(Adnkronos) –
Quando è arrivato in Italia dalla Bosnia, Aladin Hodzic aveva 5 anni. Era il 1995 e scappava da Bihac, Bosnia, dove perse la gamba destra a causa di una granata serba. La sua foto in pantaloncini rossi e maglia blu scattata a Budrio, mentre cammina su un paio di mini stampelle gialle, divenne il simbolo del conflitto. Oggi Aladin, che vive a Pieve di Cento (Bo) con sua moglie e sua figlia, non riesce a restare indifferente alle immagini dolorose che arrivano dall’Ucraina e che lo riportano indietro nel tempo. “Seguo questa crisi dal primo giorno – confessa all’AdnKronos – non è semplice, oltre ad averla già vissuta rievoco un passato non dei migliori. Non è facile pensare alle persone che sono sotto le bombe in questo momento. Donne, bambini, anziani, civili che stanno lì sperando che non succeda altro. Vedendo cosa sta accadendo in Ucraina, con l’ospedale pediatrico bombardato, non resto indifferente, è uno schifo”.
Ricordi della guerra in Bosnia non ne ha molti: “Ero molto piccolo, sono pochi e confusi” ma vedere scene simili in Ucraina “mi dà un senso di malessere e ansia” ammette. Ogni giorno pensa a quello che sta accadendo al popolo ucraino: “C’è sempre il pensiero che le cose peggiorino ma spero di no – sottolinea Aladin -. Non sono situazioni facili, soprattutto per chi ha vissuto un’esperienza simile. Non si resta indifferenti. Vale per la guerra in Ucraina e per tutte le guerre nel mondo”.

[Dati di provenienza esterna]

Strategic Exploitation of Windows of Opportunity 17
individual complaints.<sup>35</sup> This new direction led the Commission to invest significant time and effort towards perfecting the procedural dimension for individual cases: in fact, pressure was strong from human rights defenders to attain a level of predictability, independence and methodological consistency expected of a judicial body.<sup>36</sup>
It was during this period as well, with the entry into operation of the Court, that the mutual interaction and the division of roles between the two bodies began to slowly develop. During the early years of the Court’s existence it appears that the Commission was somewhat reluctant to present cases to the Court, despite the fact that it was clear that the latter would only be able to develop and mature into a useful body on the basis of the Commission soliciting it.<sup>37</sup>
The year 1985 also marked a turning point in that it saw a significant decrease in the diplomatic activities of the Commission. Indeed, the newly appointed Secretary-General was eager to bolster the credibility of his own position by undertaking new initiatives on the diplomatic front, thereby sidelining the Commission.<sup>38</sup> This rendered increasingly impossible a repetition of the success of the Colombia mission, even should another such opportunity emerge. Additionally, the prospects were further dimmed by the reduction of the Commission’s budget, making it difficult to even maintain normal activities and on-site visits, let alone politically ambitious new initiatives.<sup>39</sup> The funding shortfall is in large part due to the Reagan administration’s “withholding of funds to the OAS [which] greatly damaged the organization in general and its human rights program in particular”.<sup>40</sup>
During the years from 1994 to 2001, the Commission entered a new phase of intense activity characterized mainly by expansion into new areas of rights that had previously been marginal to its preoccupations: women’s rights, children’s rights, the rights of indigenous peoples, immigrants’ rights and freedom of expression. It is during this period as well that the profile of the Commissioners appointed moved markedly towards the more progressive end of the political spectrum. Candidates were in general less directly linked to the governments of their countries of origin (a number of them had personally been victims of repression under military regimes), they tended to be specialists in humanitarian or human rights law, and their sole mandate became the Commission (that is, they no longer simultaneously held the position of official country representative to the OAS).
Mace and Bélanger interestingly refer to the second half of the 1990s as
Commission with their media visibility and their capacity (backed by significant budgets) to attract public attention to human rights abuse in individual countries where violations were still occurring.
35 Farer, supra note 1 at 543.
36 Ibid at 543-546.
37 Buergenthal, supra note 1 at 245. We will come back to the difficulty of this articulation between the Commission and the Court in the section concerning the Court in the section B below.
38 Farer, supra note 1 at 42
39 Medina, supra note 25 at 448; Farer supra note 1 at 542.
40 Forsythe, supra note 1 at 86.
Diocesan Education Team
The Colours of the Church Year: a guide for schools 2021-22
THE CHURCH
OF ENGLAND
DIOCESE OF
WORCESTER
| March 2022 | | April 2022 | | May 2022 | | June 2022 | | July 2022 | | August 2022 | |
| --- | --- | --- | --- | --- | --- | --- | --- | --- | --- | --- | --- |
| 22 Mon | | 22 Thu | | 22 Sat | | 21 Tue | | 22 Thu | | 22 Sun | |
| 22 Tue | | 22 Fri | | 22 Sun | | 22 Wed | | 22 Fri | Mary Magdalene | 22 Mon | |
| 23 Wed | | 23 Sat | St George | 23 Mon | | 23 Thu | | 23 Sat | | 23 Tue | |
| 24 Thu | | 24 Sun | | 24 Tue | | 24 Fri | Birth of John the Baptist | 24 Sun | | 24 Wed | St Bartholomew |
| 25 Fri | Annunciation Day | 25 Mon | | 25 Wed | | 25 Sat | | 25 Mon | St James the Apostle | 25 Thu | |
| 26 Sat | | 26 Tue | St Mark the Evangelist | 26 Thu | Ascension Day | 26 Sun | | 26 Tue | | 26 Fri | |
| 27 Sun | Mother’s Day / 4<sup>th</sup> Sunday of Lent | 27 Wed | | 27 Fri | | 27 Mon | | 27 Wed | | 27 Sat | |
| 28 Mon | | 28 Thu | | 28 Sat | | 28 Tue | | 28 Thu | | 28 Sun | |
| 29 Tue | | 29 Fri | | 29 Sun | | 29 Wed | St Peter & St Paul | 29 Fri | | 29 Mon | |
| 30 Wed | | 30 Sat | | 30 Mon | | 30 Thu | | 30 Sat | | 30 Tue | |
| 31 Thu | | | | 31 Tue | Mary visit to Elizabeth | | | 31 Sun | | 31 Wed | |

Oggi Aladin ha 31 anni, è sposato, ha una figlia e lavora in una cooperativa sociale che si occupa di raccolta dei rifiuti e che aiuta le persone con un passato difficile a reinserirsi nella società. “Io cerco sempre di pensare alla guerra il giusto – chiosa -. Non dico che rimango distaccato ma comunque cerco di non stare attaccato alla tv, a rimuginare su quello che accade. Quello che posso dire è che mi dispiace per tutte queste persone che soffrono, i bambini che piangono e scappano dal proprio Paese. Vedremo come andrà a finire, spero nel migliore dei modi, con poche vittime”.